Me llamo Lucian Carter y, a mis treinta y siete años, mi vida en Seattle es una fortaleza de cristal y acero que he construido con mis propias manos, para mantener a distancia un pasado lleno de dolor. Pero para comprender al hombre en el que me he convertido, hay que regresar conmigo a Franklin, Pensilvania; un lugar donde los recuerdos agridulces de una infancia perdida aún susurran en las noches de lluvia.
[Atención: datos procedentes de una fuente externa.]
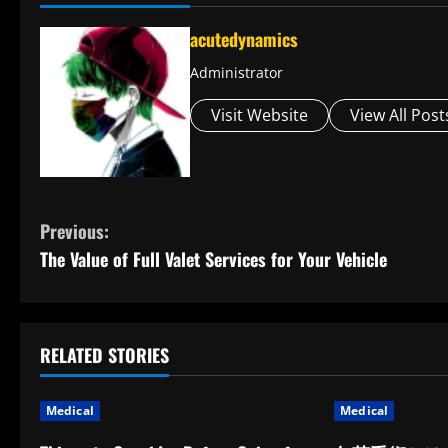
acutedynamics
Administrator
Visit Website
View All Post
C
Previous:
The Value of Full Valet Services for Your Vehicle
o
n
t
RELATED STORIES
i
Medical
Medical
n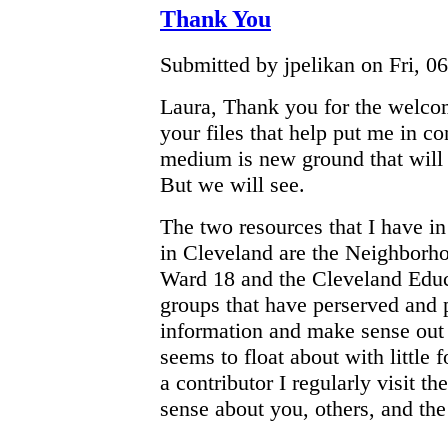
Thank You
Submitted by jpelikan on Fri, 06
Laura, Thank you for the welco
your files that help put me in co
medium is new ground that will 
But we will see.
The two resources that I have i
in Cleveland are the Neighborh
Ward 18 and the Cleveland Edu
groups that have perserved and 
information and make sense out 
seems to float about with little
a contributor I regularly visit t
sense about you, others, and the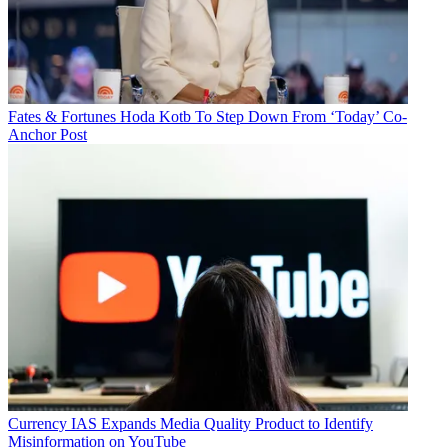
Fates & Fortunes
Hoda Kotb To Step Down From ‘Today’ Co-
Anchor Post
Currency
IAS Expands Media Quality Product to Identify
Misinformation on YouTube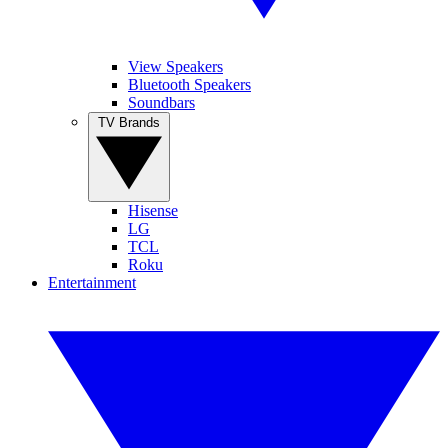
View Speakers
Bluetooth Speakers
Soundbars
TV Brands
Hisense
LG
TCL
Roku
Entertainment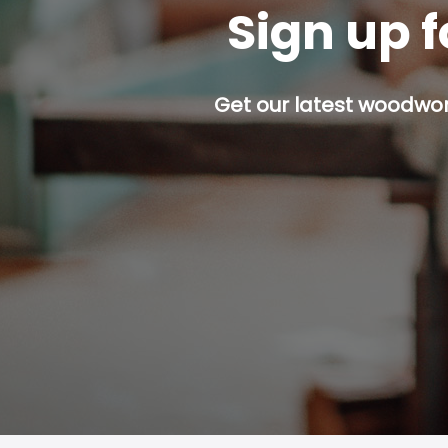
Sign up f
Get our latest woodwork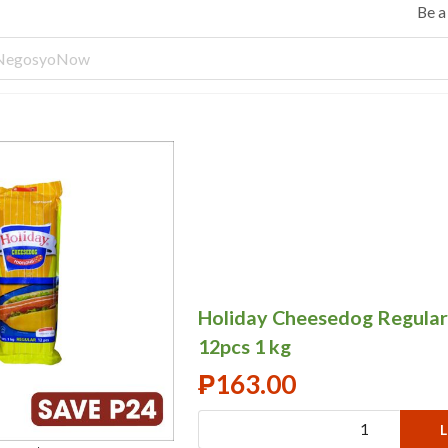
Be 
Holiday Cheesedog Regular
12pcs 1 kg
₱
163.00
L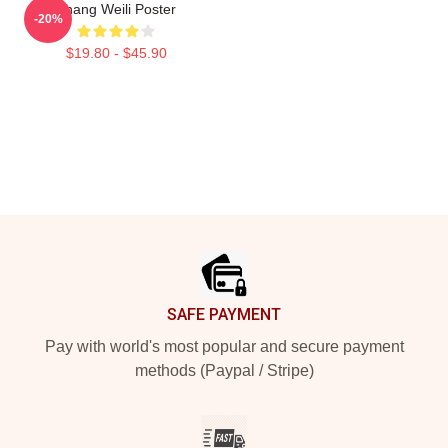
Zhang Weili Poster
-20%
$19.80 - $45.90
Footer
SAFE PAYMENT
Pay with world's most popular and secure payment
methods (Paypal / Stripe)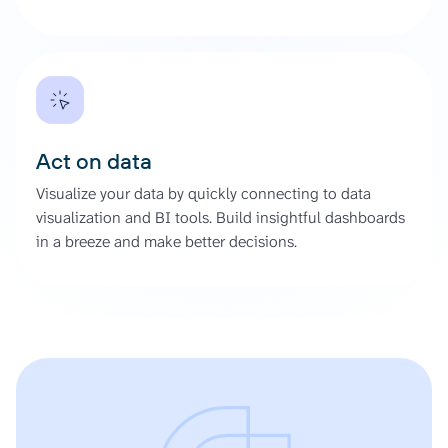
Act on data
Visualize your data by quickly connecting to data
visualization and BI tools. Build insightful dashboards
in a breeze and make better decisions.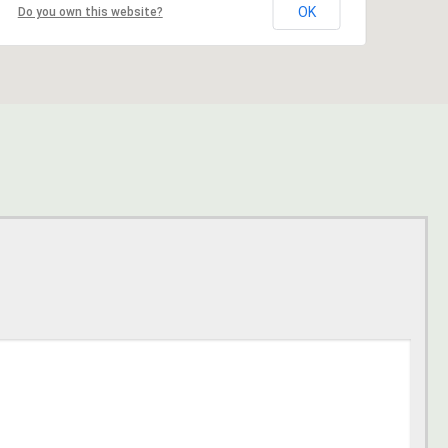
OK
Do you own this website?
Franklin en los años 80 era un lienzo de Norman Rockwell: calles arboladas, acogedoras casas de madera. Nuestra casa, sin embargo, desentonaba: una vieja mansión cuyos altos muros parecían guardar el eco de la risa de mi madre, Eleanor. Ella era mi luz. Su sonrisa tenía la dulzura de un amanecer, y sus manos siempre estaban dispuestas a abrazarme, a enseñarme a doblar las delicadas alas de una grulla de papel, a encontrar historias en la puesta de sol, a creer que, a pesar de su dureza, este mundo seguía lleno de maravillas. Mis recuerdos más vivos son los de nuestra cocina bañada por el sol, saturada del olor a galletas recién horneadas, mientras ella inventaba cuentos o tarareaba canciones de cuna que aún resuenan en los rincones más silenciosos de mi corazón.
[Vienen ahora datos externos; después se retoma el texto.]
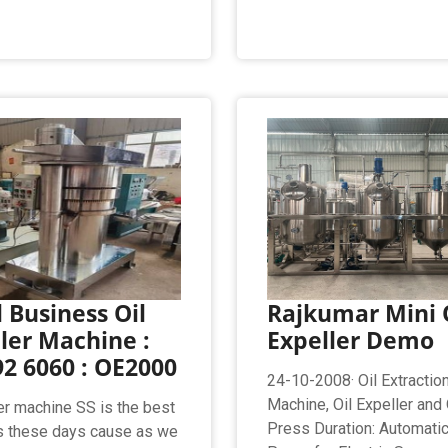
 Business Oil
Rajkumar Mini 
ler Machine :
Expeller Demo
2 6060 : OE2000
24-10-2008· Oil Extractio
Machine, Oil Expeller and O
ler machine SS is the best
Press Duration: Automatic
s these days cause as we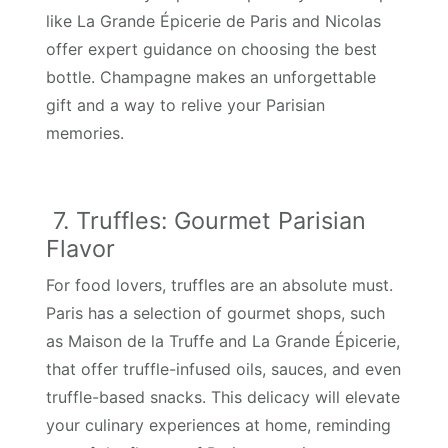
like La Grande Épicerie de Paris and Nicolas
offer expert guidance on choosing the best
bottle. Champagne makes an unforgettable
gift and a way to relive your Parisian
memories.
7. Truffles: Gourmet Parisian
Flavor
For food lovers, truffles are an absolute must.
Paris has a selection of gourmet shops, such
as Maison de la Truffe and La Grande Épicerie,
that offer truffle-infused oils, sauces, and even
truffle-based snacks. This delicacy will elevate
your culinary experiences at home, reminding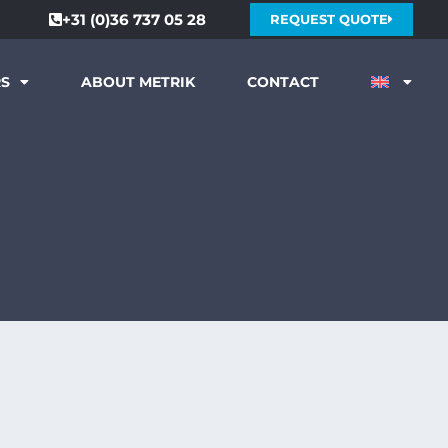
+31 (0)36 737 05 28
REQUEST QUOTE
RS
ABOUT METRIK
CONTACT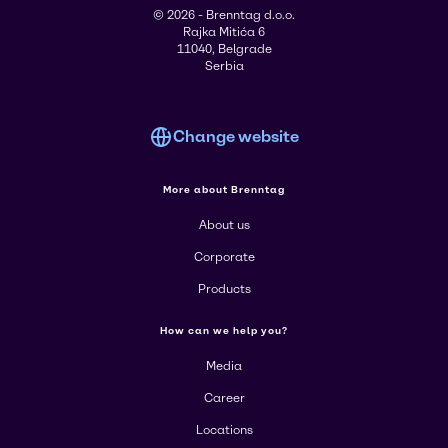
© 2026 - Brenntag d.o.o.
Rajka Mitića 6
11040, Belgrade
Serbia
Change website
More about Brenntag
About us
Corporate
Products
How can we help you?
Media
Career
Locations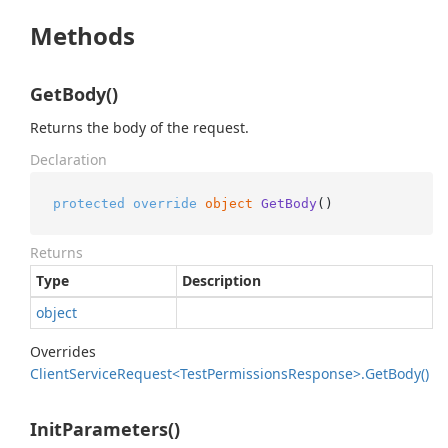
Methods
GetBody()
Returns the body of the request.
Declaration
protected
override
object
GetBody
()
Returns
Type
Description
object
Overrides
Client
Service
Request<Test
Permissions
Response>.
Get
Body()
InitParameters()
Mi padre, James Carter, había fundado Carter Enterprises, un exitoso y a menudo ausente promotor inmobiliario. Pero cada uno de sus regresos estaba marcado por un pequeño tesoro: un coche en miniatura, un libro ilustrado, o un abrazo capaz de romperme las costillas que me hacía sentir el centro absoluto de su universo.
Ese universo, esa luz, se extinguieron cuando yo tenía ocho años. Cáncer de mama. Palabras clínicas, estériles, como una cuchilla que partió nuestras vidas. La enfermedad fue un ladrón cruel, que nos arrebató a mi madre en el transcurso de un año. La vuelvo a ver en aquella cama de hospital, con la mirada apagándose pero la sonrisa aún dispuesta a alcanzarme. «Lucian», murmuró con voz frágil, «tienes que ser fuerte, ¿de acuerdo? Siempre estaré ahí… en tu corazón». Esas fueron sus últimas palabras antes de cerrar los ojos para siempre.
Su funeral es un recuerdo en acuarela, difuminado por la lluvia y un dolor tan profundo que sentía como si me hubiera salido de mi propio cuerpo. Recuerdo los sollozos, las gotas repiqueteando sobre un mar de paraguas negros, y un vacío tan vasto que parecía que el mundo se había derrumbado en un agujero negro del que yo ocupaba el centro. Mi padre, a quien hasta entonces solo había conocido como un titán, me abrazó tan fuerte que sentí los temblores recorrer su cuerpo. Aún no lo sabía, pero esa fue la última vez que sentiría su verdadera cercanía.
Después de su partida, mi padre cambió. No se derrumbó; se petrificó. Se amuralló en el trabajo, usando contratos multimillonarios y estrategias empresariales como escudo contra su dolor. Empecé a deambular por los vastos y fríos pasillos de la mansión, un fantasma en mi propia casa. Buscaba calor en lo que ella había dejado: un pañuelo de seda impregnado de su perfume, un diario cubierto con su elegante caligrafía, la caja de grullas de papel que habíamos doblado juntos.